▸ **ESTRATTO FORNITO**:
※ ※ ※

Sciopero della fame di Akhras: rischia la vita
- Un palestinese detenuto in carcere sionista, in sciopero della fame da quasi 80 giorni, è sul punto di morire.
Secondo le ong anti-occupazione e per diritti umani il 49enne Maher Al Akhras in regime di fermo amministrativo.
Egli continua a osservare un digiuno completo pur avendo perso metà del suo peso, tanto da dover essere ricoverato all’ospedale Kaplan di Rehovot.
Con l'accusa di avere legami con la resistenza palestinese, Maher è stato arrestato a luglio nei pressi di Nablus, nel nord della Cisgiordania occupata, e sottoposto a detenzione amministrativa.
Al Khras non ha mai avuto un processo o ricevuto accuse formali dalla procura militare sionista.
Un giudice ha approvato il fermo “cautelare” basandosi su una nota dello Shin Bet, il servizio segreto, per non meglio precisate “ragioni di sicurezza”.
Ladetenzione amministrativa permette al regime sionista di fermare un sospetto per lunghi periodi, anche senza accuse precise, e può essere rinnovato ogni sei mesi in modo unilaterale.
Per protesta Al Akhras ha iniziato uno sciopero della fame ma le sue condizioni sono precipitate in modo rapido, tanto da richiedere il ricovero in ospedale ai primi di settembre. Oggi è sul punto di morire.
A sostegno dell’attivista palestinese sono scese ieri in piazza alcune decine di manifestanti nel centro di Ramallah, con slogan e cartelli che ne invocavano la liberazione.
Per la sua liberazione si è espresso anche il Primo Ministro palestinese Mohammed Shtayyeh e, dall’8 ottobre, è partita una campagna internazionale su Twitter con gli hashtag #SaveMaher #DignityStrike.
I suoi avvocati hanno presentato la richiesta di scarcerazione davanti alla Corte suprema, ma l’istanza deve essere ancora studiata dai giudici che hanno chiesto ulteriore tempo prima di prendere una decisione. Residente a Silat al-Dhahr, un villaggio nei pressi di Jenin, Al Akhras, è già stato incarcerato cinque volte, parte delle quali senza processo.
Dal 1967, anno di inizio dell’occupazione in Cisgiordania, Gaza e Gerusalemme Est, sono stati emessi almeno 50mila ordini di detenzione amministrativa; secondo i dati diffusi da attivisti per diritti umani, a fine agosto circa 355 palestinesi si trovavano in regime di fermo amministrativo, fra i quali vi sono almeno due minorenni.

※ ※ ※

▸ **COMPITO A**: Ripeti il passo dell'articolo sullo sciopero della fame, cominciando dalle parole "Ladetenzione amministrativa permette" e fermandoti dopo le parole "Oggi è sul punto di morire.".
▸ **COMPITO B**: Traduci in inglese questa frase dell'articolo sullo sciopero della fame: "A sostegno dell’attivista palestinese sono scese ieri in piazza alcune decine di manifestanti nel centro di Ramallah, con slogan e cartelli che ne invocavano la liberazione."

[Voci salvate]
※ ※ ※

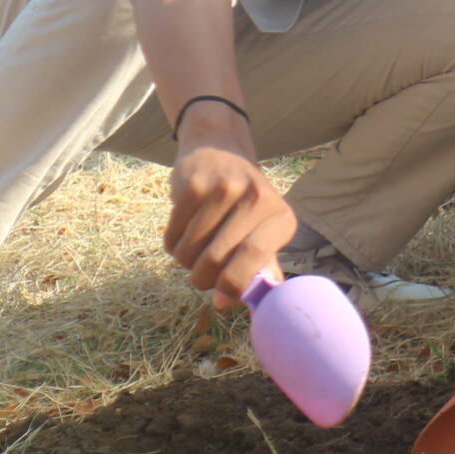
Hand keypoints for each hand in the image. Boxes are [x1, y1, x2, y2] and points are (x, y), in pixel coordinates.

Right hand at [165, 102, 298, 308]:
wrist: (220, 149)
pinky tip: (183, 231)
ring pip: (190, 251)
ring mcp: (224, 189)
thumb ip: (258, 267)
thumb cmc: (244, 203)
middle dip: (203, 279)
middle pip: (218, 259)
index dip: (233, 285)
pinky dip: (172, 244)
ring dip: (185, 262)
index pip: (255, 258)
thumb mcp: (263, 229)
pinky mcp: (192, 185)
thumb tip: (234, 304)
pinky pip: (172, 236)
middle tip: (200, 277)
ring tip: (193, 251)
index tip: (220, 298)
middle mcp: (257, 199)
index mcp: (282, 217)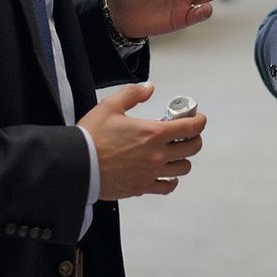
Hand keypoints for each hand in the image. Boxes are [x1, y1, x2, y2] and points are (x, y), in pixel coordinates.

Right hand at [78, 82, 205, 199]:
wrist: (77, 165)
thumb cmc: (92, 137)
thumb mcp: (111, 106)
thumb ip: (133, 94)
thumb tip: (148, 89)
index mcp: (153, 133)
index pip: (190, 128)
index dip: (199, 121)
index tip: (198, 118)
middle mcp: (157, 154)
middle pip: (192, 148)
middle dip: (194, 138)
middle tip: (186, 134)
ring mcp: (151, 173)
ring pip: (183, 168)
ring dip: (183, 158)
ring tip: (175, 152)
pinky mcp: (142, 187)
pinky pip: (167, 187)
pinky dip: (171, 180)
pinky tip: (167, 174)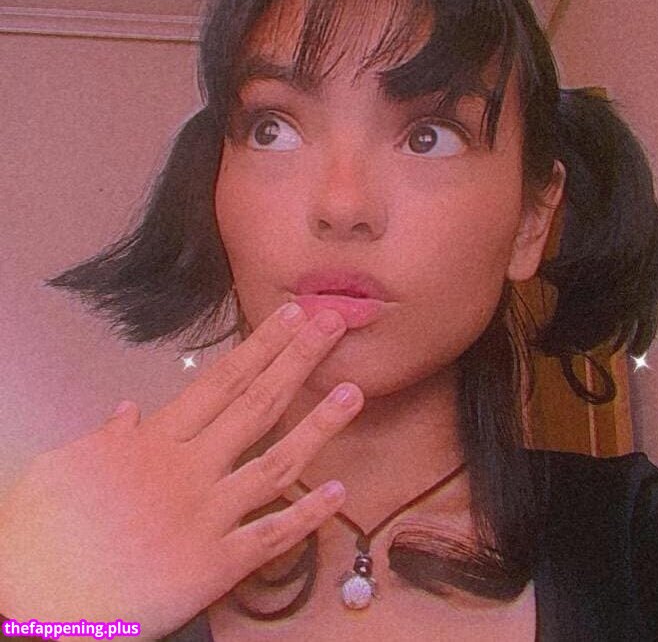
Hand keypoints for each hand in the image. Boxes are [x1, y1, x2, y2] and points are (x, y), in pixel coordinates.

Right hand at [0, 303, 359, 638]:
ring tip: (354, 393)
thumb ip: (103, 438)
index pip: (221, 381)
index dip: (262, 346)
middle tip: (333, 326)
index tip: (293, 317)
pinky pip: (270, 537)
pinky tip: (338, 492)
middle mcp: (190, 470)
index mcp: (155, 442)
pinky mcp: (216, 566)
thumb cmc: (47, 533)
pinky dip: (306, 515)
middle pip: (256, 405)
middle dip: (298, 361)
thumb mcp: (60, 469)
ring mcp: (208, 516)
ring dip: (319, 427)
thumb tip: (128, 409)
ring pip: (276, 464)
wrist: (41, 602)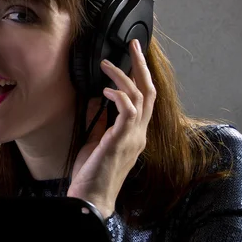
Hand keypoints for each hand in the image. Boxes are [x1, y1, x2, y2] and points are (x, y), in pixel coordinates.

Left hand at [67, 39, 156, 218]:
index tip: (132, 58)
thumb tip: (99, 99)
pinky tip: (106, 89)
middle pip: (149, 92)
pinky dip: (119, 95)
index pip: (145, 99)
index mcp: (135, 134)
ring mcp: (133, 137)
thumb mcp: (98, 141)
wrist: (91, 198)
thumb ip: (103, 121)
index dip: (141, 77)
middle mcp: (139, 134)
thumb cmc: (93, 173)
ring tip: (106, 64)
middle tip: (134, 44)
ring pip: (140, 97)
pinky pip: (128, 111)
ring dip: (123, 76)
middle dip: (141, 65)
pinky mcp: (121, 140)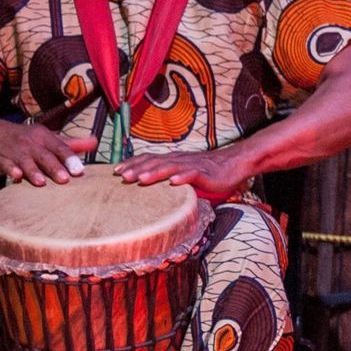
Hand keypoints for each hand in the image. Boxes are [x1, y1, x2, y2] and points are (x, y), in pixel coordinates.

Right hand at [0, 125, 98, 186]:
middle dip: (54, 167)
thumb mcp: (48, 138)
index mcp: (44, 137)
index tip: (80, 171)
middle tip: (65, 180)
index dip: (70, 159)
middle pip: (44, 156)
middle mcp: (30, 143)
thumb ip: (71, 143)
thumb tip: (95, 142)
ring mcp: (14, 151)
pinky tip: (16, 177)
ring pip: (25, 161)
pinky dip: (10, 170)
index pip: (60, 148)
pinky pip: (5, 164)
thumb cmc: (27, 139)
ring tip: (41, 182)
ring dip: (33, 171)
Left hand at [115, 145, 254, 196]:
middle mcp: (179, 160)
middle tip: (121, 176)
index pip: (149, 158)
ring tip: (141, 179)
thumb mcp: (185, 173)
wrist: (234, 163)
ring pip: (170, 167)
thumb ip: (171, 178)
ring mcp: (192, 166)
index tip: (116, 170)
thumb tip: (154, 191)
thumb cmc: (209, 171)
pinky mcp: (205, 173)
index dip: (133, 163)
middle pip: (155, 162)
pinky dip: (183, 177)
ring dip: (155, 172)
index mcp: (173, 159)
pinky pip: (193, 175)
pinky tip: (174, 182)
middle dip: (137, 168)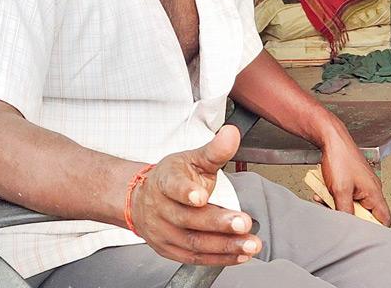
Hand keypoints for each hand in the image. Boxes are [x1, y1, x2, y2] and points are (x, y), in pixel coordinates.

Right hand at [129, 126, 262, 265]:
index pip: (173, 186)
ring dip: (225, 246)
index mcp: (164, 181)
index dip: (186, 192)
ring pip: (194, 242)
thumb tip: (232, 134)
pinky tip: (239, 255)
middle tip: (244, 223)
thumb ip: (214, 150)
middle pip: (189, 219)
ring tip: (250, 244)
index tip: (201, 196)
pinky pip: (195, 257)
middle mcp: (161, 209)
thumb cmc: (171, 178)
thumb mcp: (191, 159)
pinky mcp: (170, 250)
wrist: (141, 201)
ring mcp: (163, 232)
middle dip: (218, 223)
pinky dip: (220, 258)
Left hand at [319, 132, 390, 225]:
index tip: (359, 234)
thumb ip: (345, 211)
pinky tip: (322, 194)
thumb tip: (348, 227)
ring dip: (337, 207)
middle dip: (348, 216)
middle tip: (336, 215)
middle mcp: (371, 190)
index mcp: (375, 193)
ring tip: (325, 201)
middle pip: (364, 215)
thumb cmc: (340, 157)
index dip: (375, 230)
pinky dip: (333, 198)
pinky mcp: (351, 182)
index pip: (384, 220)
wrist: (331, 139)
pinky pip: (345, 197)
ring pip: (352, 206)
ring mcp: (361, 186)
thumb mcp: (341, 190)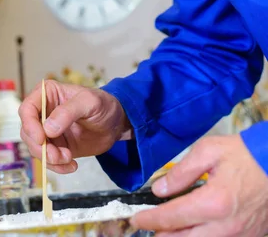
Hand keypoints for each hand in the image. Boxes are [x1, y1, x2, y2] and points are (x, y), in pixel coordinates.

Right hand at [19, 80, 130, 173]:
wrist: (115, 123)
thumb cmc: (102, 104)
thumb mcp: (89, 102)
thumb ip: (68, 112)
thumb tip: (48, 129)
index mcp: (47, 94)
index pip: (27, 109)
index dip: (30, 125)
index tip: (41, 139)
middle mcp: (43, 112)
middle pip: (28, 132)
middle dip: (41, 147)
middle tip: (58, 156)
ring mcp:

※ ※ ※

▸ **RISPOSTA A**:
Ladetenzione amministrativa permette al regime sionista di fermare un sospetto per lunghi periodi, anche senza accuse precise, e può essere rinnovato ogni sei mesi in modo unilaterale.
Per protesta Al Akhras ha iniziato uno sciopero della fame ma le sue condizioni sono precipitate in modo rapido, tanto da richiedere il ricovero in ospedale ai primi di settembre. Oggi è sul punto di morire.

▸ **RISPOSTA B**: Yesterday several dozen demonstrators took to the streets in central Ramallah in support of the Palestinian activist, with slogans and signs calling for his release.